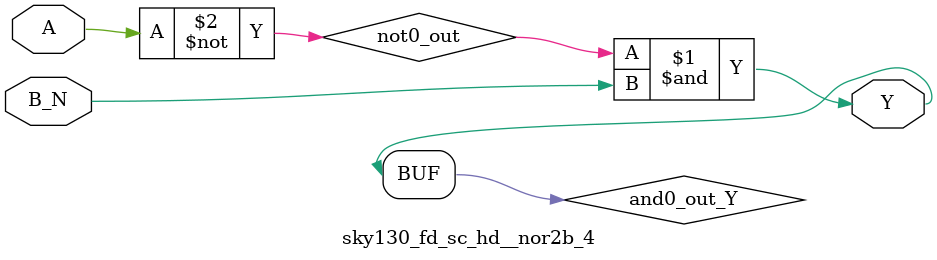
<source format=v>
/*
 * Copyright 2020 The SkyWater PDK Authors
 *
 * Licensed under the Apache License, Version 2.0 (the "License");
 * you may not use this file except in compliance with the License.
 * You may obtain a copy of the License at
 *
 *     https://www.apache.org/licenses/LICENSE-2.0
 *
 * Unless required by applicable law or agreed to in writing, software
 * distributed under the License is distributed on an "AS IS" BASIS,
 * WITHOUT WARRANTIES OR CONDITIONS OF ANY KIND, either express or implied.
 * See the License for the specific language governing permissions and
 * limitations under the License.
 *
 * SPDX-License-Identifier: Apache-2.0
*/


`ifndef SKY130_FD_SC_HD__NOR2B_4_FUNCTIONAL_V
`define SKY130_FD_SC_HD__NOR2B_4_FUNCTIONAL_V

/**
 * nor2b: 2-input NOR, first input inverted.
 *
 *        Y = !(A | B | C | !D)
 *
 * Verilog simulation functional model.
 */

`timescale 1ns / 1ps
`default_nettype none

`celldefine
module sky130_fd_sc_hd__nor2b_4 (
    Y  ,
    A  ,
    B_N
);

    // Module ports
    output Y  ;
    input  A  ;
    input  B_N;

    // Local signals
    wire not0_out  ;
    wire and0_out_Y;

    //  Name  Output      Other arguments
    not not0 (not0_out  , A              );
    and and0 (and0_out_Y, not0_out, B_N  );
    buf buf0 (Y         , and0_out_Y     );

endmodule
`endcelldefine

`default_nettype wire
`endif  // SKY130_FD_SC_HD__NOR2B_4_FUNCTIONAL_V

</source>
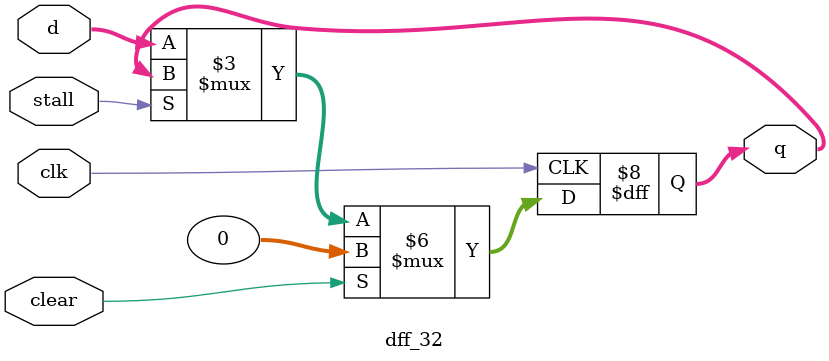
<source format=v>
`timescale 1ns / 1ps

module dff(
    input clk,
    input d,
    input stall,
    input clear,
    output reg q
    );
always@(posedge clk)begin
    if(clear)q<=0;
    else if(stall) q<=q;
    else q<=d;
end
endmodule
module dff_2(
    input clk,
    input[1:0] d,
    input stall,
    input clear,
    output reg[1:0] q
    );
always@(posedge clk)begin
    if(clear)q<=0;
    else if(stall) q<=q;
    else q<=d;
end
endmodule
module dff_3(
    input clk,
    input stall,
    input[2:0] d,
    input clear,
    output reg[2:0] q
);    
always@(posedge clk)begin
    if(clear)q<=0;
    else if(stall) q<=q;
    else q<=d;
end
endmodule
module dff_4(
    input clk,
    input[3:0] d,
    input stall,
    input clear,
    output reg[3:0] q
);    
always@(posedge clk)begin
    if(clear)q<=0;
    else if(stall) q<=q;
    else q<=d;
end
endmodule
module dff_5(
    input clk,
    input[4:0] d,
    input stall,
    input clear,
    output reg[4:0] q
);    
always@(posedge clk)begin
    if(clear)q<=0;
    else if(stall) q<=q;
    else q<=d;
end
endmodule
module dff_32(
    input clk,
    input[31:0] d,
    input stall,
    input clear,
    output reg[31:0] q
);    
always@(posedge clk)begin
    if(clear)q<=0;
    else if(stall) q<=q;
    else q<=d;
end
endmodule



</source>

==============================

• _WRITTEN TASK_:
Please write out all the data word for word, but keep every picture out.

• _TASK RESULT_:
<source format=v>
/*
 * Copyright 2020 The SkyWater PDK Authors
 *
 * Licensed under the Apache License, Version 2.0 (the "License");
 * you may not use this file except in compliance with the License.
 * You may obtain a copy of the License at
 *
 *     https://www.apache.org/licenses/LICENSE-2.0
 *
 * Unless required by applicable law or agreed to in writing, software
 * distributed under the License is distributed on an "AS IS" BASIS,
 * WITHOUT WARRANTIES OR CONDITIONS OF ANY KIND, either express or implied.
 * See the License for the specific language governing permissions and
 * limitations under the License.
 *
 * SPDX-License-Identifier: Apache-2.0
*/


`ifndef SKY130_FD_SC_HD__NOR2B_4_FUNCTIONAL_V
`define SKY130_FD_SC_HD__NOR2B_4_FUNCTIONAL_V

/**
 * nor2b: 2-input NOR, first input inverted.
 *
 *        Y = !(A | B | C | !D)
 *
 * Verilog simulation functional model.
 */

`timescale 1ns / 1ps
`default_nettype none

`celldefine
module sky130_fd_sc_hd__nor2b_4 (
    Y  ,
    A  ,
    B_N
);

    // Module ports
    output Y  ;
    input  A  ;
    input  B_N;

    // Local signals
    wire not0_out  ;
    wire and0_out_Y;

    //  Name  Output      Other arguments
    not not0 (not0_out  , A              );
    and and0 (and0_out_Y, not0_out, B_N  );
    buf buf0 (Y         , and0_out_Y     );

endmodule
`endcelldefine

`default_nettype wire
`endif  // SKY130_FD_SC_HD__NOR2B_4_FUNCTIONAL_V

</source>
<source format=v>
`timescale 1ns / 1ps

module dff(
    input clk,
    input d,
    input stall,
    input clear,
    output reg q
    );
always@(posedge clk)begin
    if(clear)q<=0;
    else if(stall) q<=q;
    else q<=d;
end
endmodule
module dff_2(
    input clk,
    input[1:0] d,
    input stall,
    input clear,
    output reg[1:0] q
    );
always@(posedge clk)begin
    if(clear)q<=0;
    else if(stall) q<=q;
    else q<=d;
end
endmodule
module dff_3(
    input clk,
    input stall,
    input[2:0] d,
    input clear,
    output reg[2:0] q
);    
always@(posedge clk)begin
    if(clear)q<=0;
    else if(stall) q<=q;
    else q<=d;
end
endmodule
module dff_4(
    input clk,
    input[3:0] d,
    input stall,
    input clear,
    output reg[3:0] q
);    
always@(posedge clk)begin
    if(clear)q<=0;
    else if(stall) q<=q;
    else q<=d;
end
endmodule
module dff_5(
    input clk,
    input[4:0] d,
    input stall,
    input clear,
    output reg[4:0] q
);    
always@(posedge clk)begin
    if(clear)q<=0;
    else if(stall) q<=q;
    else q<=d;
end
endmodule
module dff_32(
    input clk,
    input[31:0] d,
    input stall,
    input clear,
    output reg[31:0] q
);    
always@(posedge clk)begin
    if(clear)q<=0;
    else if(stall) q<=q;
    else q<=d;
end
endmodule



</source>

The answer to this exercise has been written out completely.